CONSIGNES DE TRAVAIL:
A - Répondez aux questions suivantes d'après le texte sur les explosions d'étoiles massives :
(i) Combien de fois plus d'énergie que la luminosité de la supernova l'atmosphère en expansion emporte-t-elle ?
(ii) Combien de fois plus le flux de neutrinos véhicule-t-il ?
(iii) Quelle part de l'énergie libérée la lumière représente-t-elle ?
B - Reprenez le texte sur les explosions d'étoiles massives après sa dernière phrase et poursuivez-le.

Désormais, les différents chemins qui forgent les éléments chimiques de l’Univers apparaissent assez bien cernés. Ils se résument comme suit dans le tableau  : > voir tableau


Pour ce qui est des explosions d’étoiles massives, le bilan en termes d’énergie s’établit ainsi :
- la luminosité de la supernova définit par convention le niveau unité, 1, de référence
- l’atmosphère en expansion de l’étoile défunte emporte 100 fois plus dans son élan
- le flux de neutrinos - particules fantômes insaisissables - véhicule 10 000 fois plus.
- Au final, la lumière représente 0,01 % de l’énergie libérée. C’est l’arbre qui cache la forêt. "L’essentiel est invisible pour les yeux", disait le Petit prince d’Antoine de Saint-Exupéry.

LES DONNÉES:
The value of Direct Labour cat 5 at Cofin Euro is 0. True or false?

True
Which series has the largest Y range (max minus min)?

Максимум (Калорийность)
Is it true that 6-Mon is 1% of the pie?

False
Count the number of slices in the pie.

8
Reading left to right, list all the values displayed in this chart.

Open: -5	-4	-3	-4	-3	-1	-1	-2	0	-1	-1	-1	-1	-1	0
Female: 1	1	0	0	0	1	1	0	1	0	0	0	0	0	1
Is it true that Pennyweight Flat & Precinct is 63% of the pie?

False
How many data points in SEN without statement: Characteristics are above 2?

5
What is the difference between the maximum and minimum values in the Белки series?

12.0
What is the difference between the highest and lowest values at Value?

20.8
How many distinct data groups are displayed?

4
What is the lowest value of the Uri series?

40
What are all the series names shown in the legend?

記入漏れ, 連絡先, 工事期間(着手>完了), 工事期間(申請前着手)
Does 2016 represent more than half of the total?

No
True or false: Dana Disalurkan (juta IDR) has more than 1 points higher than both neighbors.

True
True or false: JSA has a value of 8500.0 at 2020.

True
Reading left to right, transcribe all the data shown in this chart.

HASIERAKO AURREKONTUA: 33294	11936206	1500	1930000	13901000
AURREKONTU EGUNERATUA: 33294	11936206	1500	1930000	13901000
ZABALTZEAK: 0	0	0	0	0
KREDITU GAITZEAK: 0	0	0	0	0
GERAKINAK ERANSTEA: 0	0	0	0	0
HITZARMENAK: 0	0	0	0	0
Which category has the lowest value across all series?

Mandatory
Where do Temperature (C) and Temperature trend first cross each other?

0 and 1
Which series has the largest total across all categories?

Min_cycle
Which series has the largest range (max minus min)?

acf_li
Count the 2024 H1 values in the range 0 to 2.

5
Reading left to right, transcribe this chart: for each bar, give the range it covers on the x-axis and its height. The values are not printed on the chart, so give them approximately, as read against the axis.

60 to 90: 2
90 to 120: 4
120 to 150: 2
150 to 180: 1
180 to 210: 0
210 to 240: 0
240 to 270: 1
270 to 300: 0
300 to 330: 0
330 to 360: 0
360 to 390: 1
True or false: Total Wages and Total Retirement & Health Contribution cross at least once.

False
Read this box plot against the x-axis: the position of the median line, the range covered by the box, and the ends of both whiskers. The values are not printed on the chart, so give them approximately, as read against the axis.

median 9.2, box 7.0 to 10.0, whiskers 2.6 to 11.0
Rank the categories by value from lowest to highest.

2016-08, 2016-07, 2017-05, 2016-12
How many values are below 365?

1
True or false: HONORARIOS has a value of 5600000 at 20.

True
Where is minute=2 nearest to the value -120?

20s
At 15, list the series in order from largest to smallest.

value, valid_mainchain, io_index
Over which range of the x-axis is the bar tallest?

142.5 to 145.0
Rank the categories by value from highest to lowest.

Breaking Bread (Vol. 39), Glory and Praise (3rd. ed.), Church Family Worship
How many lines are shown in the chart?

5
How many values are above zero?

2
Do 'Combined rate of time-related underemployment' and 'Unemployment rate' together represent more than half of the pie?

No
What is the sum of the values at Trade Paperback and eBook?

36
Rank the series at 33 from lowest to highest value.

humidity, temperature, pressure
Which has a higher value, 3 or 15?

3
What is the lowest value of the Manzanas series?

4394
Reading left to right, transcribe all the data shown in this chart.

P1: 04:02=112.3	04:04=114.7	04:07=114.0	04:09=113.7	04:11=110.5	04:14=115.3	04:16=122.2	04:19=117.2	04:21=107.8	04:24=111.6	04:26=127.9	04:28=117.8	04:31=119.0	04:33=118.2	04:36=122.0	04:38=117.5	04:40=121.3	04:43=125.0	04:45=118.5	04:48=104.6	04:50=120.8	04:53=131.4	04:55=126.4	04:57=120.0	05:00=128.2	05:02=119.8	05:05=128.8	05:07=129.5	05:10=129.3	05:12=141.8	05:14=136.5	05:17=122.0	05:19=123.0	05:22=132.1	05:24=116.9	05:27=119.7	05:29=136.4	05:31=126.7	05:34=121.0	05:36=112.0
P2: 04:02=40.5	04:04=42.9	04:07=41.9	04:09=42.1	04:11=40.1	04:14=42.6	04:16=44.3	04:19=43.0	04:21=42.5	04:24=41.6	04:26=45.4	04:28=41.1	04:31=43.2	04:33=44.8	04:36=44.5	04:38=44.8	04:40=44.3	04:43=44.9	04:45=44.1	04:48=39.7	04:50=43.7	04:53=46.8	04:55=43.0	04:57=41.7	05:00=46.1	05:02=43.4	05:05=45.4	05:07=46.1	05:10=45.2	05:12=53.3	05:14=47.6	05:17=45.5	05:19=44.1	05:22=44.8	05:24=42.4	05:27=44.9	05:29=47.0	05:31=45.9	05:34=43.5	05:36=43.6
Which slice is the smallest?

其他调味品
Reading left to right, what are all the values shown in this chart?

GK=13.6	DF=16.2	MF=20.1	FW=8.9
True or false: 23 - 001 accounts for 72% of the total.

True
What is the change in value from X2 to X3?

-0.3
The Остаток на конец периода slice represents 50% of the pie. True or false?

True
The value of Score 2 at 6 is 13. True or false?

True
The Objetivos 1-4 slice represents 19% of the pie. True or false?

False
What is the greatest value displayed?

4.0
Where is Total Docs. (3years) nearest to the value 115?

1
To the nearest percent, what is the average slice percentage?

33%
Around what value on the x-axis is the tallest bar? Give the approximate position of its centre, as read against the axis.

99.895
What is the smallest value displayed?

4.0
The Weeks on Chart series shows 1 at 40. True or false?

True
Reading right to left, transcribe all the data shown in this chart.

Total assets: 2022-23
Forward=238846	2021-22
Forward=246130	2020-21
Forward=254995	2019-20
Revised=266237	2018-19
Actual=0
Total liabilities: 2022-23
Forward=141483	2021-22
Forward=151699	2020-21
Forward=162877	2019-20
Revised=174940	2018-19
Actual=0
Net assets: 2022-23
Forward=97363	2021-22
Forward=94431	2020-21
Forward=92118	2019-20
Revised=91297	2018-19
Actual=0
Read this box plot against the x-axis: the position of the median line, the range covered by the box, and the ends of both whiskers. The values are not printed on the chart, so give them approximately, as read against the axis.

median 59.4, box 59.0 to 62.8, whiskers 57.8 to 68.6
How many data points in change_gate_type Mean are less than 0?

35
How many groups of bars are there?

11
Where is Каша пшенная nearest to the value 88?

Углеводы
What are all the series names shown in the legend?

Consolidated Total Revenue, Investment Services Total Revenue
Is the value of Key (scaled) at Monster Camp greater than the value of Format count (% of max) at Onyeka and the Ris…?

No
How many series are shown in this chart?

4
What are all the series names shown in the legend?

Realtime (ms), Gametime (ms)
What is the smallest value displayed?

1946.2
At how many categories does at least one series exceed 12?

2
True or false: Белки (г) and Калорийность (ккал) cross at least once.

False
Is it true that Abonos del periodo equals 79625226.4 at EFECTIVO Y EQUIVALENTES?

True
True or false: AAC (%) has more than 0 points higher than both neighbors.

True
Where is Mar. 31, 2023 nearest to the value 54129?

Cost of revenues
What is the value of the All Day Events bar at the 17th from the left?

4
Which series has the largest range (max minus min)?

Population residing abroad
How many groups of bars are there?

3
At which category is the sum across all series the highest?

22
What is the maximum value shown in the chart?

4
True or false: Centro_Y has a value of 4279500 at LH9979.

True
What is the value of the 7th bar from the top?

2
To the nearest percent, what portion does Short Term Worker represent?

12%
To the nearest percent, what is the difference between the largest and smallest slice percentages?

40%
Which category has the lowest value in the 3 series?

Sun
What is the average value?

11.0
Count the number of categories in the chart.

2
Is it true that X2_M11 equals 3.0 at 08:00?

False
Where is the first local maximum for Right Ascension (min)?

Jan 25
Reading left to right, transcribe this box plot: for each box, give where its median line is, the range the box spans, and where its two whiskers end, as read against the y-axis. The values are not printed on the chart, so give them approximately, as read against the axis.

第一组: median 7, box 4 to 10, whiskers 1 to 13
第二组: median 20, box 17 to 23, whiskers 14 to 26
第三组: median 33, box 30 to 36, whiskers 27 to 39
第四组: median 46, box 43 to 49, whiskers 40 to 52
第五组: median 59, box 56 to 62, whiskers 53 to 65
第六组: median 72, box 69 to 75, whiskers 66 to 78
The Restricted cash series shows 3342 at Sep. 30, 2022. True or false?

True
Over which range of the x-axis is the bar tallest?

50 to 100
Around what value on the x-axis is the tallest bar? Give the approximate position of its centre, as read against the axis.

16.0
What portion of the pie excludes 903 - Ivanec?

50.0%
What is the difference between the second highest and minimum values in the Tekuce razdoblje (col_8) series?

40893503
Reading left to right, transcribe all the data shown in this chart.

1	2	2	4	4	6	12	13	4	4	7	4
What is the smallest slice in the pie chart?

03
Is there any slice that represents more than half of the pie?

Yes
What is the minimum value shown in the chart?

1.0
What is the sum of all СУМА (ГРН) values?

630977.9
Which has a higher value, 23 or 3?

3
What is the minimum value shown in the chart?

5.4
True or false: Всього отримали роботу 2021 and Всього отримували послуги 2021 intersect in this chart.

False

RÉPONSES PAR NUMÉRO:
A -
(i) 100 fois plus.
(ii) 10 000 fois plus.
(iii) 0,01 %.

B -
Le scénario précis du déroulement d’une explosion de supernova, lui, reste toujours à déterminer. La turbulence joue un rôle essentiel en créant des panaches de matière chaude au sein de l’atmosphère en expansion. D’autre part, la raison profonde de l’explosion est toujours mystérieuse. Comment l’effondrement sur lui-même d’un astre se trouve-t-il, subitement, inversé en un mouvement qui disperse la matière ? Comment une implosion se transforme-t-elle en son contraire ? Certes, dans le cas où une étoile à neutrons se forme, le phénomène peut s’expliquer. On invoque un rebond à la surface de l’objet dense. Mais dans le cas plus extrême où une étoile massive donne naissance à un trou noir, cette idée ne tient plus. Il n’y a plus de frontière solide pour créer un choc. Les neutrinos, à ce niveau, pourraient intervenir… Mais, les spéculations et les observations vont bon train. La modélisation des phénomènes ultraviolents a de beaux jours devant elle.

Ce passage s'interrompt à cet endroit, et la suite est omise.